Riding popularity grows for badlands above Gunnison Gorge

GRETEL DAUGHERTY/The Daily Sentinel—Chad Kraig, of Grand Junction, pours gasoline in the tank of his Suzuki RMZ 450 as he prepares for his motorcycle ride across the desert north of the city. Another favorite area for riders is southeast of Grand Junction in the Gunnison Gorge National Conservation Area, which is east of U.S. Highway 50 southeast of Delta.

The sons — and grandsons — of men who spent their formative years in the badlands overlooking the Gunnison Gorge today spend their free time on the same lands, now called the Flat Top-Peach Valley OHV Area.

“Originally it was more of a local spot,” which might have been as much home to woodsies — parties in the desert with alcohol and minors — as to off-road riding, said Karen Tucker, manager of the Gunnison Gorge National Conservation Area.

Now the area is becoming well-known among off-road users of all stripes, much as it has been known to residents for years.

It’s no longer a hidden gem with no appurtenances, though.

Flat Top-Peach Valley — Flat Top is outside the conservation area and Peach Valley in it — has restrooms, picnic area, cabanas and other conveniences.

The 9,700 acres in both areas include 900 acres open for cross-country travel in Peach Valley, 2,000 acres in Flat Top.

Vehicles sporting license plates from Indiana, Kansas, Nebraska and Texas are common sights in the parking lots, Tucker said.
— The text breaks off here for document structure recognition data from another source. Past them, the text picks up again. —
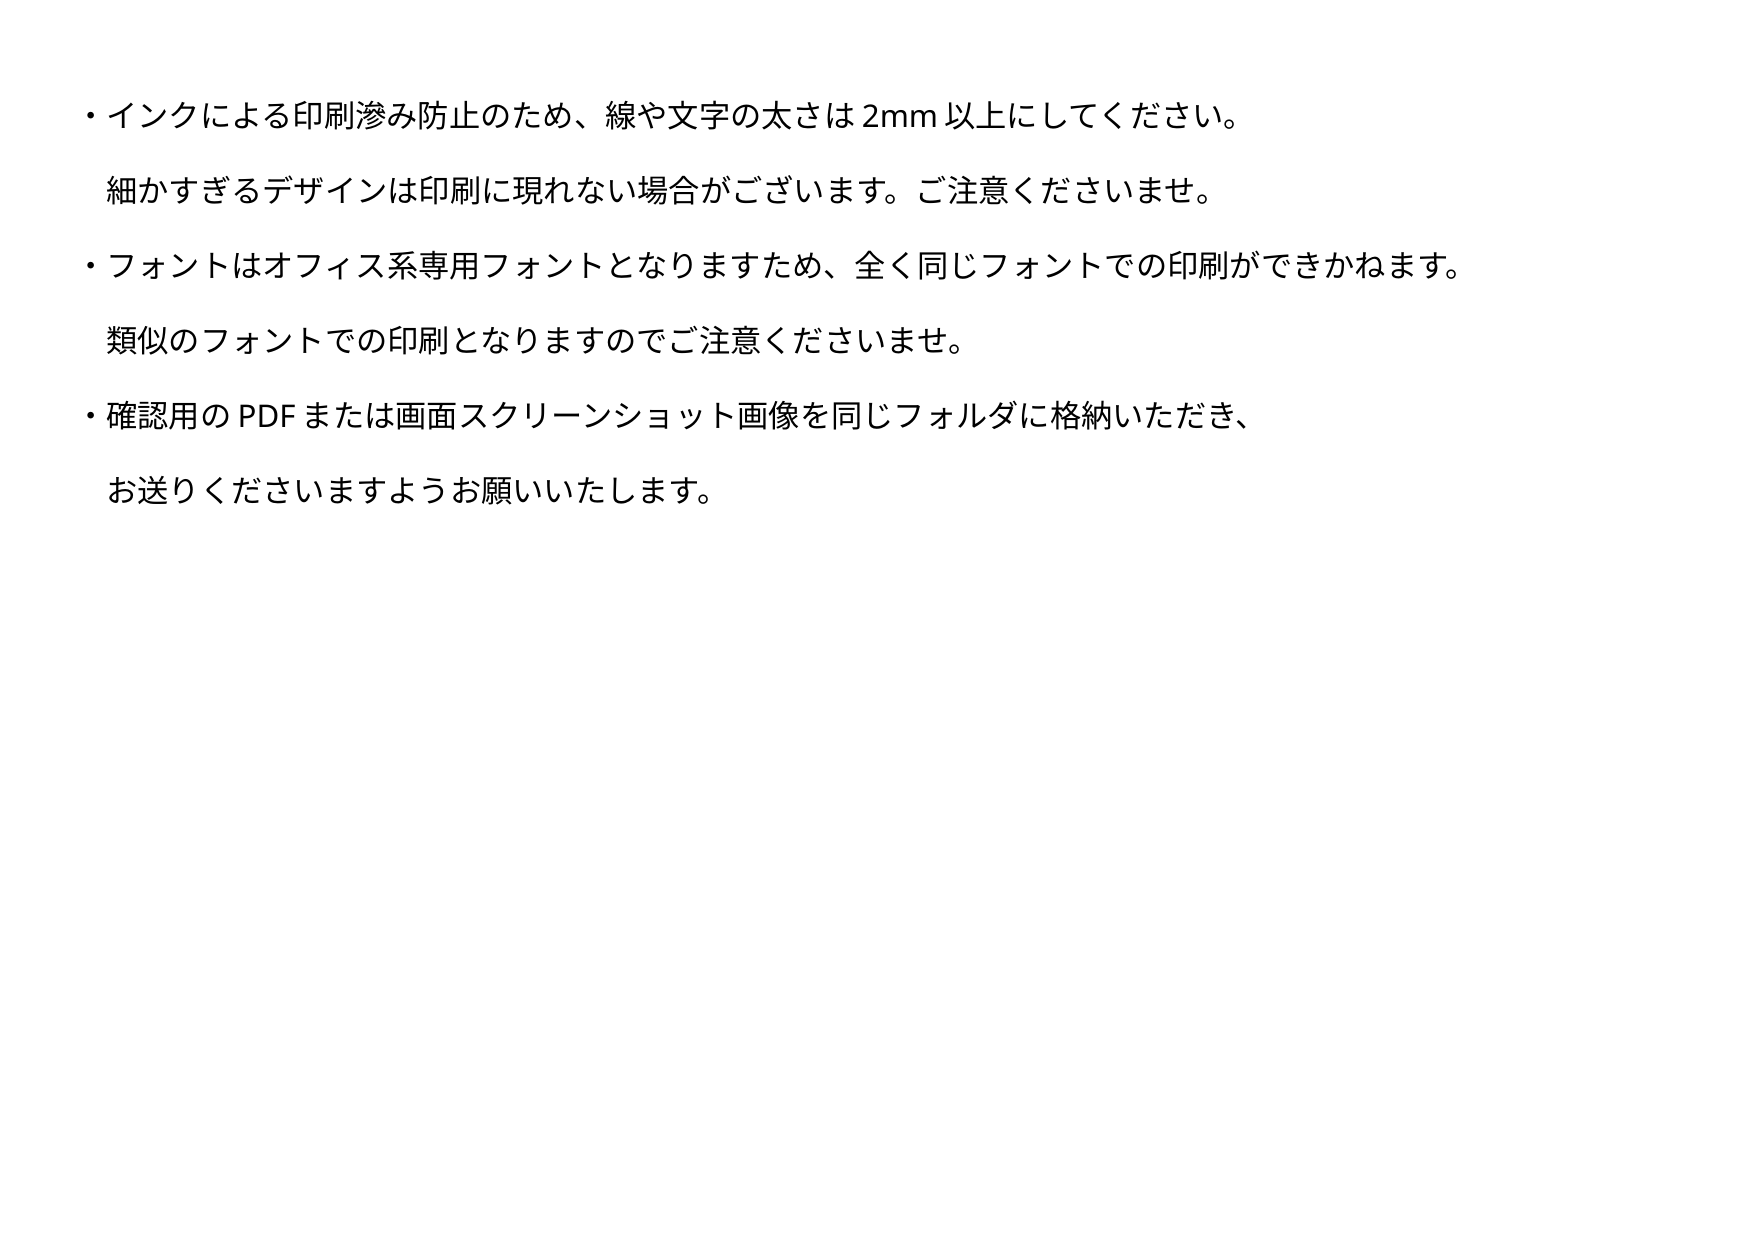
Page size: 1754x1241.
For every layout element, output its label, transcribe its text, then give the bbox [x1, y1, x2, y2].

text お送りくださいますようお願いいたします。 [75, 451, 1679, 526]
text 類似のフォントでの印刷となりますのでご注意くださいませ。 [75, 301, 1679, 376]
text 細かすぎるデザインは印刷に現れない場合がございます。ご注意くださいませ。 [75, 151, 1679, 226]
text ・確認用のPDFまたは画面スクリーンショット画像を同じフォルダに格納いただき、 [75, 376, 1679, 451]
text ・インクによる印刷滲み防止のため、線や文字の太さは2mm以上にしてください。 [75, 76, 1679, 151]
text ・フォントはオフィス系専用フォントとなりますため、全く同じフォントでの印刷ができかねます。 [75, 226, 1679, 301]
People from nearby also frequent the area, she said.

“They’re amazed that a place like this exists,” Tucker said. “We see people come from Denver and Moab (Utah). They come over to ride in our area for a change of scenery. And definitely people from Grand Junction.”
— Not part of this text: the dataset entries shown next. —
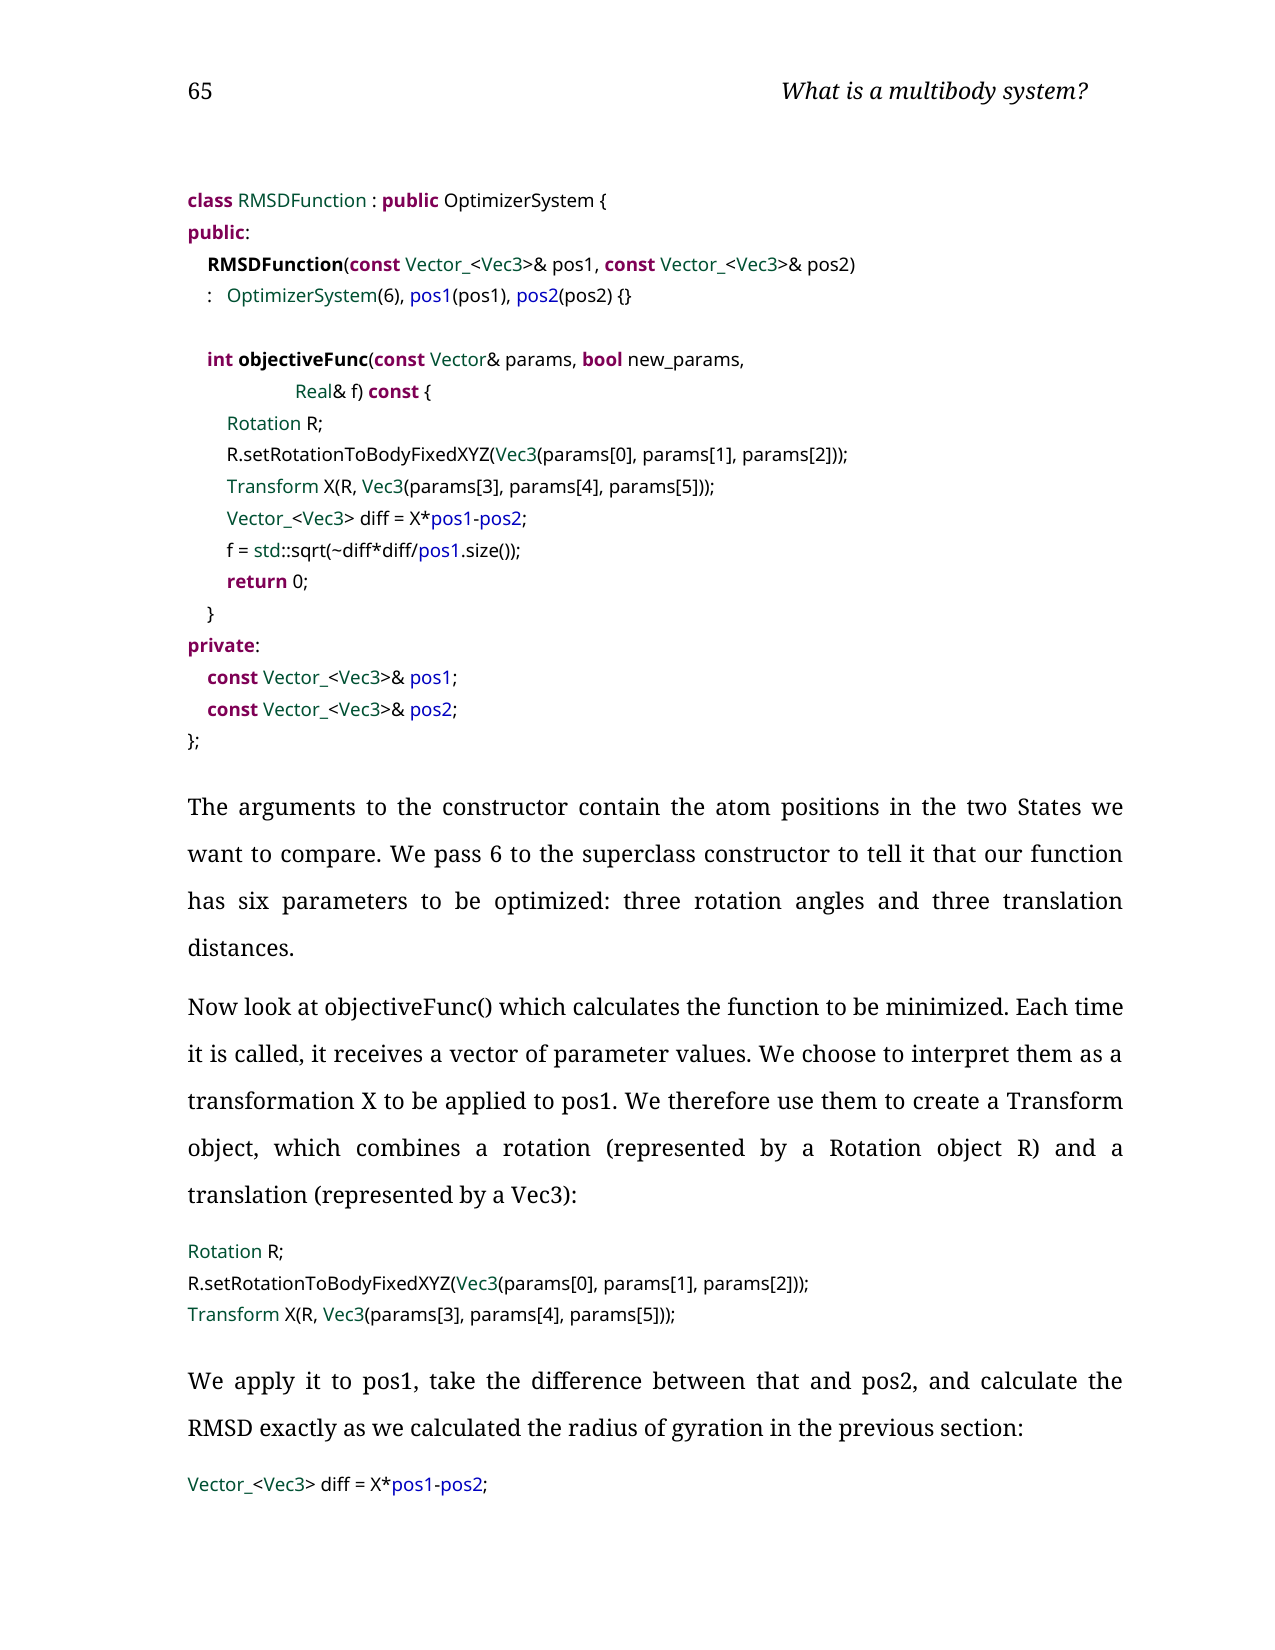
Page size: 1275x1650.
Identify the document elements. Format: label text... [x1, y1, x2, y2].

text return 0; [187, 569, 1125, 594]
text } [187, 601, 1125, 626]
text Real& f) const { [187, 378, 1125, 404]
text const Vector_<Vec3>& pos2; [187, 696, 1125, 721]
text Transform X(R, Vec3(params[3], params[4], params[5])); [187, 1302, 1125, 1327]
text R.setRotationToBodyFixedXYZ(Vec3(params[0], params[1], params[2])); [187, 442, 1125, 467]
text Rotation R; [187, 1238, 1125, 1263]
text Transform X(R, Vec3(params[3], params[4], params[5])); [187, 473, 1125, 499]
text f = std::sqrt(~diff*diff/pos1.size()); [187, 537, 1125, 562]
text We apply it to pos1, take the difference between that and pos2, and calculate the RMSD exactly as we calculated the radius of gyration in the previous section: [187, 1365, 1125, 1443]
text Vector_<Vec3> diff = X*pos1-pos2; [187, 1471, 1125, 1497]
text : OptimizerSystem(6), pos1(pos1), pos2(pos2) {} [187, 283, 1125, 308]
text Now look at objectiveFunc() which calculates the function to be minimized. Each time it is called, it receives a vector of parameter values. We choose to interpret them as a transformation X to be applied to pos1. We therefore use them to create a Transform object, which combines a rotation (represented by a Rotation object R) and a translation (represented by a Vec3): [187, 991, 1125, 1210]
text private: [187, 632, 1125, 658]
text }; [187, 728, 1125, 753]
text int objectiveFunc(const Vector& params, bool new_params, [187, 346, 1125, 372]
text const Vector_<Vec3>& pos1; [187, 664, 1125, 689]
text public: [187, 219, 1125, 245]
text Vector_<Vec3> diff = X*pos1-pos2; [187, 505, 1125, 531]
text class RMSDFunction : public OptimizerSystem { [187, 187, 1125, 213]
text Rotation R; [187, 410, 1125, 435]
text RMSDFunction(const Vector_<Vec3>& pos1, const Vector_<Vec3>& pos2) [187, 251, 1125, 277]
text The arguments to the constructor contain the atom positions in the two States we want to compare. We pass 6 to the superclass constructor to tell it that our function has six parameters to be optimized: three rotation angles and three translation distances. [187, 791, 1125, 963]
text R.setRotationToBodyFixedXYZ(Vec3(params[0], params[1], params[2])); [187, 1270, 1125, 1295]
Hard figures are difficult to come by, but Tucker estimated that annual use of the areas ran about 4,000 a year more than a decade ago.
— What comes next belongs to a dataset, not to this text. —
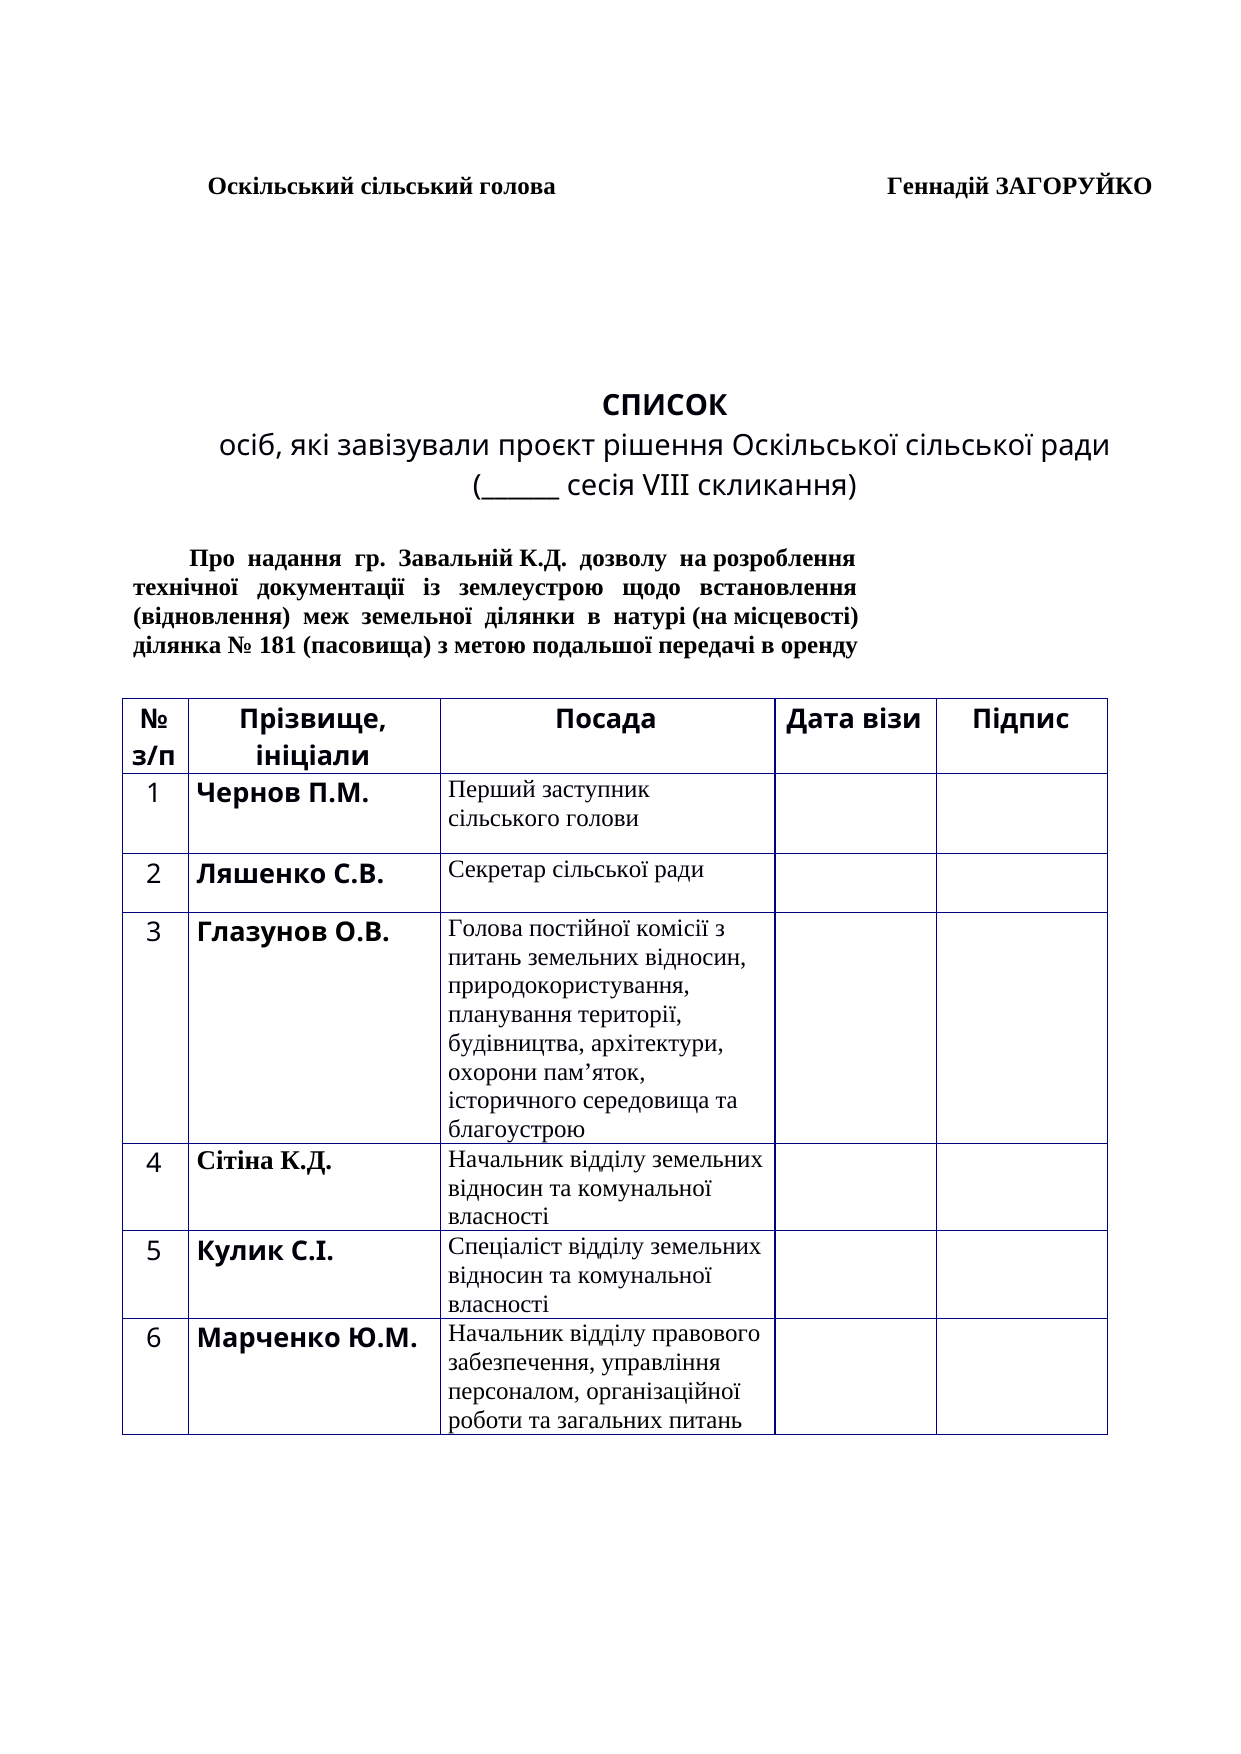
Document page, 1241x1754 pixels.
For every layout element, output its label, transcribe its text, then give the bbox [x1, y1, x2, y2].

Now the estimates are that about 30,000 people a year use both locations and those estimates probably are on the low side, Tucker said.

Women are using the area more and more, possibly because of the training offered at the sites and the availability of training runs, Tucker said.

Trails at Flat Top-Peach Valley are monitored and members of the crews that work there wear helmet cameras, Tucker said.

State programs, combined with federal money, make it possible to maintain the trail at Flat Top-Peach Valley and the crews they fund are indispensable, Tucker said.

“You’ve got to have somebody out there,” she said.